O marquetólogo, os juros e a área

O marquetólogo pensa que fiscais da Receita ficam em escritórios refrigerados só analisando declarações de IR

MARQUETÓLOGO é o estudioso das teorias de marketing. Mas também podemos atribuir ao termo outro significado: ideólogo a serviço dos ganhos exorbitantes do mercado financeiro. Os marquetólogos tiveram boa formação acadêmica. Mas marquetólogo é aquele que já abandonou critérios científicos de abordagem da realidade, é apenas um crente, é uma "caixa de som" portadora de idéias que nem sabe sequer a origem. O mercado financeiro não contrata apenas marquetólogos. Sérgio Werlang é um exemplo de um cientista a serviço de um grande banco.
Os marquetólogos têm idéias muito simples: 1) superávits primários fiscais e juros devem ser altos porque garantem ganhos seguros e elevados para os seus patrões e clientes e 2) o nanico Estado brasileiro é considerado culpado por todos os males da economia. Eles não percebem que o Estado não gera bem-estar social porque, acima de tudo, não tem um quantitativo de funcionários capaz de atender aos milhões de brasileiros carentes de serviços, por exemplo, de educação e saúde de boa qualidade.
Um desses marquetólogos me criticou, em artigo publicado na Folha, por ter usado como proxi para mensurar o nanismo do Estado brasileiro a quantidade de fiscais por 1.000 km2 relativamente a Bélgica, Japão, Holanda e outros países. Quando apresentei os dados, já esperava que tal crítica fosse feita. Mas, como a crítica demorou a aparecer, avaliei que tivesse subestimado a inteligência dos marquetólogos de plantão. Porém a crítica veio: não subestimei.
Segundo o Unafisco -Sindicato Nacional dos Fiscais da Receita Federal- e o estudo da OCDE que mencionei como fonte dos dados que havia apresentado, é reconhecido que a quantidade de fiscais da receita pública deve ser avaliada por duas dimensões:1) pelo tamanho do território/fronteiras e 2) pelo total de habitantes de um país.
A primeira dimensão, desprezada pelo marquetólogo, é muito importante, porque os fiscais da Receita Federal têm o dever de combater contrabando e atividades econômicas ilícitas, tal como a pirataria. O contrabando pode passar por fronteiras abandonadas. As mercadorias piratas podem ser produzidas em qualquer recanto do vasto território nacional. Cabe esclarecer, inclusive, que está escrito na carteira funcional dos fiscais da Receita Federal que estão autorizados a utilizar arma de fogo porque sua tarefa é fiscalizar regiões perigosas e desertas. O marquetólogo pensa que fiscais da Receita ficam dentro de escritórios refrigerados analisando declarações de Imposto de Renda.
É também um critério importante a ser levado em conta a relação entre a quantidade de fiscais e a quantidade de habitantes de um país. Pelo critério espacial, o Estado brasileiro é nanico. Pelo critério populacional também. O Brasil possui 0,04 fiscal por mil habitantes. A Bélgica possui 0,32, a Holanda, 0,58, e o Japão 0,30.
De fato, o Brasil precisa não somente de fiscais; precisa também contratar por concurso público para receber salários dignos: professores, médicos, enfermeiros, policiais, engenheiros e pesquisadores.
O marquetólogo tratou de um tema que desconhece. Deveria ter criticado é o Banco Central, onde foi diretor. Ele sabe como as coisas são decididas nessa instituição. Será que o Banco Central utilizou como base o tamanho continental do território nacional para manter a elevadíssima taxa Selic em 11,25% na sua última reunião? Talvez essa seja a explicação absurda que sustente a decisão absurda.

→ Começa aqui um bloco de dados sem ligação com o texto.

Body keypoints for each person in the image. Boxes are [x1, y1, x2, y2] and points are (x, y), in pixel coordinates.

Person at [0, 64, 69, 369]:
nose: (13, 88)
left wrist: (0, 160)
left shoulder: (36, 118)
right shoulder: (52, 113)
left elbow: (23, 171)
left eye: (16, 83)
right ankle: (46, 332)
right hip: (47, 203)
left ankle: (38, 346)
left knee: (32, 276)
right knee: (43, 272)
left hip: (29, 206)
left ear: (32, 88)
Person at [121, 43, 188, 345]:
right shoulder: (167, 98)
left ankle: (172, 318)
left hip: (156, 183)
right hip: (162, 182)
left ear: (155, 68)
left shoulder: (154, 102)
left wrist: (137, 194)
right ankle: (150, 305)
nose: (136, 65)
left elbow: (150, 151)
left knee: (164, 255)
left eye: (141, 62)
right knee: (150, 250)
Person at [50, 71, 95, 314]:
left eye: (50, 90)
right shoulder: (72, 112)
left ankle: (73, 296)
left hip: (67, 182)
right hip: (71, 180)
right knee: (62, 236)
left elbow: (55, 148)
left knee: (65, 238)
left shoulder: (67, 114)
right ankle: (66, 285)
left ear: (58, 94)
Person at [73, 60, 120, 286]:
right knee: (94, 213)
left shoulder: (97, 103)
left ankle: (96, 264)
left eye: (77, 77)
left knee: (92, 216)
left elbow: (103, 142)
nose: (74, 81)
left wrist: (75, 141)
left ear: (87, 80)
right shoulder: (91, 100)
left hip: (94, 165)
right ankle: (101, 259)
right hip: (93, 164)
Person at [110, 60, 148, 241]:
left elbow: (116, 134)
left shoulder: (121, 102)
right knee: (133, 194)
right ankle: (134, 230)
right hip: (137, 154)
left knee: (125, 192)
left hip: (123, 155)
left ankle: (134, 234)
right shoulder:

JOÃO SICSÚ é diretor de Estudos Macroeconômicos do Ipea (Instituto de Pesquisa Econômica Aplicada) e professor do Instituto de Economia da UFRJ. É autor do livro "Emprego, Juros e Câmbio" (Campus-Elsevier, 2007) e co-autor e organizador do livro "Arrecadação (de onde vem?) e Gastos Públicos (para onde vão?)", Boitempo Editorial, 2007.